_EXERCISE DETAILS_:
Everything in the listing below needs to be retyped exactly.
Segment Open
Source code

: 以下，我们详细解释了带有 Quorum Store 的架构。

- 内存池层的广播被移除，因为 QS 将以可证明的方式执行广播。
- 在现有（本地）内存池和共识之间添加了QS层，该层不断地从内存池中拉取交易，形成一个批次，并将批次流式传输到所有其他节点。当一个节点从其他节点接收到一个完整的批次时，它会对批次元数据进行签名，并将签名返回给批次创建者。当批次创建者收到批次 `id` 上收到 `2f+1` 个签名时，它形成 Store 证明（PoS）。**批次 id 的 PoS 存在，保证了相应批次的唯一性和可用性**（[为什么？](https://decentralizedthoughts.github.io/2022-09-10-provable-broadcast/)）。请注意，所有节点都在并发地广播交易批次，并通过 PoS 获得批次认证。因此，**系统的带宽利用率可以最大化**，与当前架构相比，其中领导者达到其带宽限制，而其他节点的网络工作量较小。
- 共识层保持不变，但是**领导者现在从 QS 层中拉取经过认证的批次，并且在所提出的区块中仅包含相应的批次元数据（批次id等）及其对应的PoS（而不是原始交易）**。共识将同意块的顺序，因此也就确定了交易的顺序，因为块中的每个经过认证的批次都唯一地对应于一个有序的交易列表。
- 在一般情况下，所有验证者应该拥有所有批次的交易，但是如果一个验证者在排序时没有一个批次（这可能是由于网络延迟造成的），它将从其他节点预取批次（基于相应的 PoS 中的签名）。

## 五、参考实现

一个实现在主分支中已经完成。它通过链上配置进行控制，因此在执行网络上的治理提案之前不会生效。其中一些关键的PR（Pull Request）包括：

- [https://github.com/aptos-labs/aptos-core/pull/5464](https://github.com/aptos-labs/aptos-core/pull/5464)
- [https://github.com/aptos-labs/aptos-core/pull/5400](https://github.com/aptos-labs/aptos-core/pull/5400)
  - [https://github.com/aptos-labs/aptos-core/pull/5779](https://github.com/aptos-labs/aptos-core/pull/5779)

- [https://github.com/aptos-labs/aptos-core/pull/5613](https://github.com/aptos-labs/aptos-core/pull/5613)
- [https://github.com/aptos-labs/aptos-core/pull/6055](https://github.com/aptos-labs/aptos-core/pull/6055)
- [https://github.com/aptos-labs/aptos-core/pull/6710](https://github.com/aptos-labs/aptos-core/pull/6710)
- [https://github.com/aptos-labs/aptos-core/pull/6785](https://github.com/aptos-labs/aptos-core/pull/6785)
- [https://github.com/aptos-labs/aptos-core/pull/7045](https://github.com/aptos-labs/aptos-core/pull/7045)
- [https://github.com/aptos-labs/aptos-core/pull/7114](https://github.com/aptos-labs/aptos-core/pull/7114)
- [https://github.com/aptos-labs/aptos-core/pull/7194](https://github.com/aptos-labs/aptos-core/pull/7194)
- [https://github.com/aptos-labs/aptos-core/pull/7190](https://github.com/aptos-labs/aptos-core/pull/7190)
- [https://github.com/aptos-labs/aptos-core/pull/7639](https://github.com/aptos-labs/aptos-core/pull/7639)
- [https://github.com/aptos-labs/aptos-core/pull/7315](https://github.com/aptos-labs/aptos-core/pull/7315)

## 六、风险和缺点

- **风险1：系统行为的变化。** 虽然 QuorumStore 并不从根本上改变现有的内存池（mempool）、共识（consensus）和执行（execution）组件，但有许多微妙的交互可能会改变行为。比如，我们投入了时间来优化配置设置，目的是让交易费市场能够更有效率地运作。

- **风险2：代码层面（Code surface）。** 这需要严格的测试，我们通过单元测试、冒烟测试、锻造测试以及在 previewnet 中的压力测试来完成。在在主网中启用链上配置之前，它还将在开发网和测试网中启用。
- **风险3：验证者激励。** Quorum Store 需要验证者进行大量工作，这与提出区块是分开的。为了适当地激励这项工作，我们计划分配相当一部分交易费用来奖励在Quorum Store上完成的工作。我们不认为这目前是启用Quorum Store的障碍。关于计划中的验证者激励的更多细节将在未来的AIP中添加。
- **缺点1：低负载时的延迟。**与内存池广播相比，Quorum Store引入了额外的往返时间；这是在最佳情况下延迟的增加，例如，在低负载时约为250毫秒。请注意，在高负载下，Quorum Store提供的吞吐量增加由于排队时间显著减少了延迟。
Segment Closed
_ANSWER SECTION_:
Source code

: 以下，我们详细解释了带有 Quorum Store 的架构。

- 内存池层的广播被移除，因为 QS 将以可证明的方式执行广播。
- 在现有（本地）内存池和共识之间添加了QS层，该层不断地从内存池中拉取交易，形成一个批次，并将批次流式传输到所有其他节点。当一个节点从其他节点接收到一个完整的批次时，它会对批次元数据进行签名，并将签名返回给批次创建者。当批次创建者收到批次 `id` 上收到 `2f+1` 个签名时，它形成 Store 证明（PoS）。**批次 id 的 PoS 存在，保证了相应批次的唯一性和可用性**（[为什么？](https://decentralizedthoughts.github.io/2022-09-10-provable-broadcast/)）。请注意，所有节点都在并发地广播交易批次，并通过 PoS 获得批次认证。因此，**系统的带宽利用率可以最大化**，与当前架构相比，其中领导者达到其带宽限制，而其他节点的网络工作量较小。
- 共识层保持不变，但是**领导者现在从 QS 层中拉取经过认证的批次，并且在所提出的区块中仅包含相应的批次元数据（批次id等）及其对应的PoS（而不是原始交易）**。共识将同意块的顺序，因此也就确定了交易的顺序，因为块中的每个经过认证的批次都唯一地对应于一个有序的交易列表。
- 在一般情况下，所有验证者应该拥有所有批次的交易，但是如果一个验证者在排序时没有一个批次（这可能是由于网络延迟造成的），它将从其他节点预取批次（基于相应的 PoS 中的签名）。

## 五、参考实现

一个实现在主分支中已经完成。它通过链上配置进行控制，因此在执行网络上的治理提案之前不会生效。其中一些关键的PR（Pull Request）包括：

- [https://github.com/aptos-labs/aptos-core/pull/5464](https://github.com/aptos-labs/aptos-core/pull/5464)
- [https://github.com/aptos-labs/aptos-core/pull/5400](https://github.com/aptos-labs/aptos-core/pull/5400)
  - [https://github.com/aptos-labs/aptos-core/pull/5779](https://github.com/aptos-labs/aptos-core/pull/5779)

- [https://github.com/aptos-labs/aptos-core/pull/5613](https://github.com/aptos-labs/aptos-core/pull/5613)
- [https://github.com/aptos-labs/aptos-core/pull/6055](https://github.com/aptos-labs/aptos-core/pull/6055)
- [https://github.com/aptos-labs/aptos-core/pull/6710](https://github.com/aptos-labs/aptos-core/pull/6710)
- [https://github.com/aptos-labs/aptos-core/pull/6785](https://github.com/aptos-labs/aptos-core/pull/6785)
- [https://github.com/aptos-labs/aptos-core/pull/7045](https://github.com/aptos-labs/aptos-core/pull/7045)
- [https://github.com/aptos-labs/aptos-core/pull/7114](https://github.com/aptos-labs/aptos-core/pull/7114)
- [https://github.com/aptos-labs/aptos-core/pull/7194](https://github.com/aptos-labs/aptos-core/pull/7194)
- [https://github.com/aptos-labs/aptos-core/pull/7190](https://github.com/aptos-labs/aptos-core/pull/7190)
- [https://github.com/aptos-labs/aptos-core/pull/7639](https://github.com/aptos-labs/aptos-core/pull/7639)
- [https://github.com/aptos-labs/aptos-core/pull/7315](https://github.com/aptos-labs/aptos-core/pull/7315)

## 六、风险和缺点

- **风险1：系统行为的变化。** 虽然 QuorumStore 并不从根本上改变现有的内存池（mempool）、共识（consensus）和执行（execution）组件，但有许多微妙的交互可能会改变行为。比如，我们投入了时间来优化配置设置，目的是让交易费市场能够更有效率地运作。

- **风险2：代码层面（Code surface）。** 这需要严格的测试，我们通过单元测试、冒烟测试、锻造测试以及在 previewnet 中的压力测试来完成。在在主网中启用链上配置之前，它还将在开发网和测试网中启用。
- **风险3：验证者激励。** Quorum Store 需要验证者进行大量工作，这与提出区块是分开的。为了适当地激励这项工作，我们计划分配相当一部分交易费用来奖励在Quorum Store上完成的工作。我们不认为这目前是启用Quorum Store的障碍。关于计划中的验证者激励的更多细节将在未来的AIP中添加。
- **缺点1：低负载时的延迟。**与内存池广播相比，Quorum Store引入了额外的往返时间；这是在最佳情况下延迟的增加，例如，在低负载时约为250毫秒。请注意，在高负载下，Quorum Store提供的吞吐量增加由于排队时间显著减少了延迟。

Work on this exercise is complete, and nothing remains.